BugSplat-Git / macho-uuid

0 stars 0 forks source link

Are we reading the UUID correctly? #7

Open bobbyg603 opened 9 months ago

bobbyg603 commented 9 months ago

https://github.com/BugSplat-Git/macho-uuid/blob/c0d00f6a5e07f414f2af26169c0da351d437cdb1/src/macho.ts#L127-L136

We might need to read either LE or BE depending on the magic sequence.

csmith0651 commented 9 months ago

It's a 16 byte value. In 4, 2, 2, and 8 byte chunks. From what I've seen the 8 byte chunk is read raw, but the other sections might have endianness issues. For instance look at this ELFSharp Code:

(https://github.com/konrad-kruczynski/elfsharp/blob/0f06793c31d9c2e431337e67d2abf2d87745995e/ELFSharp/MachO/UUID.cs#L26)

        private Guid ReadUUID()
        {
            var rawBytes = Reader.ReadBytes(16).ToArray();

            // Deal here with UUID endianess. Switch scheme is 4(r)-2(r)-2(r)-8(o)
            // where r is reverse, o is original order.
            Array.Reverse(rawBytes, 0, 4);
            Array.Reverse(rawBytes, 4, 2);
            Array.Reverse(rawBytes, 6, 2);

            var guid = new Guid(rawBytes);
            return guid;
        }

Reader is a simple Endian reader. But, what's confusing to me a little bit, is why the code is blindly reverseing 0-3, 4-5, and 6-7 bytes rather than consulting the endianness of the reader?

Here's what chatgpt wrote (which doesn't help much I think):

 Yes, the bytes in the UUID stored within the `LC_UUID` command in a Mach-O file are typically presented in reverse order compared to the more commonly seen human-readable representation.

The UUID is a 128-bit (16-byte) value, usually represented as a string of 32 hexadecimal characters grouped in five sections separated by hyphens. For example, a typical UUID might look like this: `123e4567-e89b-12d3-a456-426655440000`.

When stored in the `LC_UUID` command within a Mach-O file, the bytes of the UUID are usually stored in little-endian order. This means that the byte order is reversed from how it's commonly displayed in a human-readable format. So, if you were to extract the UUID bytes directly from the Mach-O file, you'd find them in reverse order compared to the standard UUID representation.

For instance, using the previous example UUID (`123e4567-e89b-12d3-a456-426655440000`), the byte order in the Mach-O file would be reversed. However, when read and displayed as a UUID by a tool like `otool`, it will typically reverse the byte order to present it in the standard human-readable format.

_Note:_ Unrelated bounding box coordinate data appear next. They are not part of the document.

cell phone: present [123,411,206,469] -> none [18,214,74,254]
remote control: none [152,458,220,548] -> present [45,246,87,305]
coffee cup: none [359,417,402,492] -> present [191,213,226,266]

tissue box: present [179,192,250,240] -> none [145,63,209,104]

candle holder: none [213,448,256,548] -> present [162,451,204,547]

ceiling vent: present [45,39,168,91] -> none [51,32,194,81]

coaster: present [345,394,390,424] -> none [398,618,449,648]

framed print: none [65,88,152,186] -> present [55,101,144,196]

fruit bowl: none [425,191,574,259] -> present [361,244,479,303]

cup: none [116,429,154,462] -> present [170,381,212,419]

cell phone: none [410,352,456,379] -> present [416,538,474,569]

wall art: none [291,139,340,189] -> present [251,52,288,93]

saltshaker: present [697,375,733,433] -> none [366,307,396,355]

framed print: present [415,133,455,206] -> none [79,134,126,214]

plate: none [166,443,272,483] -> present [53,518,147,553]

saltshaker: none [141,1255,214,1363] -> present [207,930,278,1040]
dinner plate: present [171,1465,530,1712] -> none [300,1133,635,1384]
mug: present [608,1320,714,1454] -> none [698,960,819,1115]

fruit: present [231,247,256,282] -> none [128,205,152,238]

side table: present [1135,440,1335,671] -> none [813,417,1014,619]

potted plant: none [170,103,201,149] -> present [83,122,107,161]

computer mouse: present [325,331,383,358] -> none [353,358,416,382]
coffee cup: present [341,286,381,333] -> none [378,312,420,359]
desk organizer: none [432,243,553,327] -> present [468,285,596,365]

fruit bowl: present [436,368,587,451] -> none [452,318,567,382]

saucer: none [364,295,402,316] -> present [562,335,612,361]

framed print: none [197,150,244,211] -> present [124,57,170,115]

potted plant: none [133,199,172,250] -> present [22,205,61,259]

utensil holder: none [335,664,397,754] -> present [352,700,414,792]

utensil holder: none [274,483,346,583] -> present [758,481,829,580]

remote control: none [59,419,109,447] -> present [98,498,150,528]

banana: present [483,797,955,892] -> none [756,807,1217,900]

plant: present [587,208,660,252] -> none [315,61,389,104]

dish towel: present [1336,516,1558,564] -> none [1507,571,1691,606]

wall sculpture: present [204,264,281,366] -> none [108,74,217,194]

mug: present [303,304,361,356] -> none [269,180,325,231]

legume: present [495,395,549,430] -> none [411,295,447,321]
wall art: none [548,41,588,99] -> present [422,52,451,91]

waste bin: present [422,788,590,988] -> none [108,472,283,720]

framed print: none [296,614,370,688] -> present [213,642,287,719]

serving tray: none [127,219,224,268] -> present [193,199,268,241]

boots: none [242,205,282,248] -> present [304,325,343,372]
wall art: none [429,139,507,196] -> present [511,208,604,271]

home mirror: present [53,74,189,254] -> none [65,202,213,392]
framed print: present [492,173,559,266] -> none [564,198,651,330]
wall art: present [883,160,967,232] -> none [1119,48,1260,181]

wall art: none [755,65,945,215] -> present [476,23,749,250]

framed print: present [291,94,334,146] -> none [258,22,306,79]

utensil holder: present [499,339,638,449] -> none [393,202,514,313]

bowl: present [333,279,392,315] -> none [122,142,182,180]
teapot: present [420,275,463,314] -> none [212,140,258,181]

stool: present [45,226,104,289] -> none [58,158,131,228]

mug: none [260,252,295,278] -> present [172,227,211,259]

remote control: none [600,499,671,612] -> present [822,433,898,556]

It's important to note this byte order reversal is a common representation in the context of storage or encoding within files and memory, especially in little-endian systems, but the order may vary depending on the specific file format or system implementation. Always refer to the specifications or documentation related to the file format or tool you're working with for precise details on byte order and data representation.